Serialization and Ordering: An Integral Example


Some people peeked (and poked) under the covers and have been surprised at how SQL Server is twiddling their UDT bits during serialization.  Let’s peek together.


Consider the following fragment of a UDT:



[Microsoft.SqlServer.Server.SqlUserDefinedType(Format.Native)]
public struct Simple : INullable
{
  private bool isNull;
  public int val;


  public static Simple FromInt(SqlInt32 i)
  {
    if (i.IsNull)
      return Null;
    Simple u = new Simple();
    u.val = i.Value;
    return u;
  }


  …
}


Notice that we’re using native serialization in this UDT.


Now consider the following use of the UDT from T-SQL:



declare @s Simple
set @s = Simple::FromInt(3)
print convert(varbinary(100), @s)
set @s = Simple::FromInt(-3)
print convert(varbinary(100), @s)


What do we expect?  In other words, how do we expect SQL Server to serialize this UDT?  Here’s the result:



0x0080000003
0x007FFFFFFD


How do we explain this?  The leading “00” in each result looks like (and is) the stored form of the Boolean, but the next four bytes are a bit strange at first glance: they look like big endian two’s complement representations of the numbers, but with the first bit flipped.


In fact, that’s exactly right.  SQL Server ensures that the bytes are serialized in big endian order and then flips the first bit.


Why?  Sorting.  If the numbers are stored in this form, then the order of the binary representation agrees with the normal ordering of the integers, so comparisons can be done by comparing the bytes.


Why do we care about that?  It means that if we call the UDT byte-ordered, we (a) aren’t lying, and (b) can perform equality and range queries over it.


Cheers,
-Isaac K. Kunen, Microsoft SQL Server


Comments (5)

  1. That’s certainly interesting — and eye-opening!

    What advice can you give for handling this in user-defined serialization situations?

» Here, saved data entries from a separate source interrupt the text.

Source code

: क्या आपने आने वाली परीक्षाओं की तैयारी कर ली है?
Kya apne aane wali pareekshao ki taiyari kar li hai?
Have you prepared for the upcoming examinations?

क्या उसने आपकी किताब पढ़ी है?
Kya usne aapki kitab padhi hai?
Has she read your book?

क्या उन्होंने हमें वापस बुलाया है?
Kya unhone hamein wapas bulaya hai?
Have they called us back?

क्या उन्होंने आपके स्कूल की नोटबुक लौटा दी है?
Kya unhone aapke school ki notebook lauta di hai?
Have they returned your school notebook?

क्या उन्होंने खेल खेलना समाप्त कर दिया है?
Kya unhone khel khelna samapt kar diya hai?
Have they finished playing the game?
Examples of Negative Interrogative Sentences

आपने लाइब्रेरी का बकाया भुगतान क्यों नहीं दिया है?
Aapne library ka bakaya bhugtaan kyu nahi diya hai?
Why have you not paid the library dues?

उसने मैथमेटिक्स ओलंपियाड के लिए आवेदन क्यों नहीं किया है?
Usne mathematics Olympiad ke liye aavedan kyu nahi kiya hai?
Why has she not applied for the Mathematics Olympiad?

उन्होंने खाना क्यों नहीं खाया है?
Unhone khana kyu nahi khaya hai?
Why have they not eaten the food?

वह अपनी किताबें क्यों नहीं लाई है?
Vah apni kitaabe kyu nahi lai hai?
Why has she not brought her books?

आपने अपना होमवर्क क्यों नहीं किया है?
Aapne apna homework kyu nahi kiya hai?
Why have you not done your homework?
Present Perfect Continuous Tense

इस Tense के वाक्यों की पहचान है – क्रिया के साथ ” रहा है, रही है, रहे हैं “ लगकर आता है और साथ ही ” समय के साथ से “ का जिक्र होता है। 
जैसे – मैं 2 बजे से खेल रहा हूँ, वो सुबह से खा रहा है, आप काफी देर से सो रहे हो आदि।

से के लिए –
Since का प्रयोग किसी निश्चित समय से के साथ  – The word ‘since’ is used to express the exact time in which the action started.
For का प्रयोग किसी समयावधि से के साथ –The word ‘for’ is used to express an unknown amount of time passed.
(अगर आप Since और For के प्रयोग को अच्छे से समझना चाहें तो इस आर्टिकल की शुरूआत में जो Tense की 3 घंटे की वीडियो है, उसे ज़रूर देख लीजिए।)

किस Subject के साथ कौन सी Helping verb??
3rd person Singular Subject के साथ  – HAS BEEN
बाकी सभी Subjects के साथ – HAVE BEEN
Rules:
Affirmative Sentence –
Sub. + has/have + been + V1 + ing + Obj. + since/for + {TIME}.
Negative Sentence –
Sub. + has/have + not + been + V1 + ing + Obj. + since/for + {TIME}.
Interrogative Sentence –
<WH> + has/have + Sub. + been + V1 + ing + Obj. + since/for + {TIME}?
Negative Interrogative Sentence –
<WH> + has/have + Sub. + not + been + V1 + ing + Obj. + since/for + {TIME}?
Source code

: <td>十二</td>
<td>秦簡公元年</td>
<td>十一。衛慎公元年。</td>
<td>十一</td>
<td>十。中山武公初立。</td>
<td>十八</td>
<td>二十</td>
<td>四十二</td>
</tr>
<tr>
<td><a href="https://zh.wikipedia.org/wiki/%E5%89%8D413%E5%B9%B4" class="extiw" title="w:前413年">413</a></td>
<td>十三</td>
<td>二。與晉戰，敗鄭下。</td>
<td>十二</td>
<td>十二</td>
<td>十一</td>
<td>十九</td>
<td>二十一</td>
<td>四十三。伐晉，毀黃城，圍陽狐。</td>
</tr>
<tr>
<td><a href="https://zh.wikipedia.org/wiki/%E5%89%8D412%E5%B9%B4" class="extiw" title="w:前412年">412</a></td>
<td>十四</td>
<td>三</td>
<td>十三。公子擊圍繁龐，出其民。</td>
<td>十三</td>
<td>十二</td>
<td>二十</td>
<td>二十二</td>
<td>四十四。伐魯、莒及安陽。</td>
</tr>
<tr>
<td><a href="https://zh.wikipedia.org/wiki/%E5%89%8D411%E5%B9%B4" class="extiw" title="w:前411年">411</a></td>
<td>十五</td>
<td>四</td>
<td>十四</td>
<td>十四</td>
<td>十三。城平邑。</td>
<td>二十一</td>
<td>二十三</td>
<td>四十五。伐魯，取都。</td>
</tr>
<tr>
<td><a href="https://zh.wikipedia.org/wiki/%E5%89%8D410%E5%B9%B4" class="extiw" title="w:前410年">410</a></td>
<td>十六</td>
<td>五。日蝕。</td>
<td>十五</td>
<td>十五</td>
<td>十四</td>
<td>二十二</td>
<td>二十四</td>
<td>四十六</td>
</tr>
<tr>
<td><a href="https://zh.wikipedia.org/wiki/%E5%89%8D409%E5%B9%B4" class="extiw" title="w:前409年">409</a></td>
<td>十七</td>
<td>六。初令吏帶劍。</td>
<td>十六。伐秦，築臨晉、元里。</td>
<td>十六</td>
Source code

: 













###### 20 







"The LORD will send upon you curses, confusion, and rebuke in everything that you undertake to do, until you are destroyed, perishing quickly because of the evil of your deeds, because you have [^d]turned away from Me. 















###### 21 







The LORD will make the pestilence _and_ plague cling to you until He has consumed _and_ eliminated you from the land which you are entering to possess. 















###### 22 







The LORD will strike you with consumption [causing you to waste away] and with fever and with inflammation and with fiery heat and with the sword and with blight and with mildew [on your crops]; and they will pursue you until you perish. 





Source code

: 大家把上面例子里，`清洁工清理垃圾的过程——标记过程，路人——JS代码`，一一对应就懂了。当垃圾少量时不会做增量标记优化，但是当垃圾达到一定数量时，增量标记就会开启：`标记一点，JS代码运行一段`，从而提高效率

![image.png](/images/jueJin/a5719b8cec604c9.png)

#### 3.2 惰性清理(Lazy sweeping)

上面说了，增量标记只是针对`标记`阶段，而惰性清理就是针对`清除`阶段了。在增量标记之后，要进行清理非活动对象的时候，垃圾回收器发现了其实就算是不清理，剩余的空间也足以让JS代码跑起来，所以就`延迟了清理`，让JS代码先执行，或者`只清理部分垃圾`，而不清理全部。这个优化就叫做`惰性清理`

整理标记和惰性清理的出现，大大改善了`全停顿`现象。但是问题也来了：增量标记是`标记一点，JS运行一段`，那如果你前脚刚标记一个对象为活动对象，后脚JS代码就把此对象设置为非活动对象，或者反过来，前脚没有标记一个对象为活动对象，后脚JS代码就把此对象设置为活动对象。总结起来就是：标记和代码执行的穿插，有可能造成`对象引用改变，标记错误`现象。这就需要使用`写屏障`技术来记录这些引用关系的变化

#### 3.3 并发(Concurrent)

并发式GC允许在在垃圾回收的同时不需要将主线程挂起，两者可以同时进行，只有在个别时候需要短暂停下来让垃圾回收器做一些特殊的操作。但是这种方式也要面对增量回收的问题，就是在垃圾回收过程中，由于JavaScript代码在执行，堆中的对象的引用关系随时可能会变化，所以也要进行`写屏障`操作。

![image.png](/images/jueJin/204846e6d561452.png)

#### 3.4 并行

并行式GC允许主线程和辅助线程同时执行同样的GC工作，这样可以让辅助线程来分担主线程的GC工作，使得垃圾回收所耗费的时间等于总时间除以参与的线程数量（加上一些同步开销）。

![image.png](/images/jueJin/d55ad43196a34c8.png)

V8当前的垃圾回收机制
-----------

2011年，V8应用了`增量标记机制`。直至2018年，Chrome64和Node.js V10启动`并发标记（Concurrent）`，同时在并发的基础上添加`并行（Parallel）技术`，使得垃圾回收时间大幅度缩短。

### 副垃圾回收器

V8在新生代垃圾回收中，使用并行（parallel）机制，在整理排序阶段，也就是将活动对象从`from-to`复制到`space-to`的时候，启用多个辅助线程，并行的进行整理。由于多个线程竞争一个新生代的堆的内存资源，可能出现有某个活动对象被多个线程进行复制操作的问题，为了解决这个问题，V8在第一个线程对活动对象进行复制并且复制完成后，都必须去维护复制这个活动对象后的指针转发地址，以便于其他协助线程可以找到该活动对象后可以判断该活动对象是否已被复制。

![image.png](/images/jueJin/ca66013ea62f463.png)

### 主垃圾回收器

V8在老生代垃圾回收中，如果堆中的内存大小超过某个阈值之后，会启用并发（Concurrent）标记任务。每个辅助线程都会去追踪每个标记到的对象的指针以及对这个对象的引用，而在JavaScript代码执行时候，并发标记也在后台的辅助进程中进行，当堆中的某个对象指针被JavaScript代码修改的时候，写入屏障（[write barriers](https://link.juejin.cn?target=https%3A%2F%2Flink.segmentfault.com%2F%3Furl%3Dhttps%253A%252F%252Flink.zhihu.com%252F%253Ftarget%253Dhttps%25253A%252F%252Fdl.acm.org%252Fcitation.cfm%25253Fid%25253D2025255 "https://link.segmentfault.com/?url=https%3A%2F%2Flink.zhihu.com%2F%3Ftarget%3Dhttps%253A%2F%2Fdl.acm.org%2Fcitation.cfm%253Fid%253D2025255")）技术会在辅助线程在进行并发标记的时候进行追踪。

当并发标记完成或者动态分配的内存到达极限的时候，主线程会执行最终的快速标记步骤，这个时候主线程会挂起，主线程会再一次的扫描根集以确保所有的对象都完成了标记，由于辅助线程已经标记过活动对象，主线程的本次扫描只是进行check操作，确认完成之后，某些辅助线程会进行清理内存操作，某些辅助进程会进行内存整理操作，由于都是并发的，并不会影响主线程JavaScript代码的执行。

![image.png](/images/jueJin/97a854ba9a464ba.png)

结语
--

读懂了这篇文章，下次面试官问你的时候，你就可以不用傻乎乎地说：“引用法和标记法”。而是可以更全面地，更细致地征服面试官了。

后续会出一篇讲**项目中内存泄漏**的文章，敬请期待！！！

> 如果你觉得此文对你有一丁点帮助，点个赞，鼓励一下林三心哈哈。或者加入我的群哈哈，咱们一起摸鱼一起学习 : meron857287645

If I switch this type to user-defined and serialize the bool followed by the int, it does not sort properly (as expected). Can this be easily resolved? I expect that the majority of developers working with this will be shocked when they find out that integers do not sort properly when serialized in this way.

  2. Isaac Kunen says:

    What advice can I give? Serialize things in an order-preserving way! 🙂

    Really, user-defined serialization is completely opaque to SQL Server. Since the server has no insight into what the user is doing, we can’t do any magic when it comes to ordering the bits.

    One thing we could consider doing—but really anyone could do—is to provide serialize/deserialize routines that do this for the user. The only advantage we have here is that we’ve already written this once. Generally, as you can see from the integer example, it’s not that tricky a transformation.

    Cheers,

    -Isaac

  3. Okay, well, what other types do we need to worry about? Numerics, obviously. Strings, I don’t think so. How about DateTime? Any trickiness there? And GUIDs sort by the last 6 bytes in SQL Server, so we should probably do something about that…

  4. Isaac Kunen says:

    I think you need to look at all of the types supported by BinaryWriter/Reader.

    Depending on what you think a bool should serialize as, it should be fine. (Flase maps to 0x00, true to 0x01.)

    Any integer type with more than one byte (short, ushort, int, uint, long, ulong) will need its bytes reversed to make them big endian.

    Any integer type that handles negative numbers (sbyte, short, int, long) is in two’s compliment, and therefore will need its first bit flipped.

    The integer type that is one byte and unsigned (byte) is fine.

    Floating point types (float, double, decimal) are not okay—how to handle them is left as an exercise for the reader.

    Arrays of bytes should be fine, assuming you want the sort order to match the order of the array—the bytes are fine individually, and the array of them are serialized in order.

    Character types (char, char[], and string) are very sensitive to the encoding. Strings are additionally length-prefixed.

    These types seem okay to me: bool, byte, byte[].

    These types look like they need munging: sbyte, short, ushort, int, uint, long, ulong, float, double, decimal, char, char[], string.

    Any other type would be handled by the user in entirety, and is completely user dependent. To serialize a DateTime, for example, I’d probably serialize the long ticks quantity which it wraps. That would have to be serialized like any long.

    Hope this helps.

    Cheers,

    -Isaac

  5. staceyw says:

    Don’t your need "IsByteOrdered=true" in the attribute of the type to get the compare operators?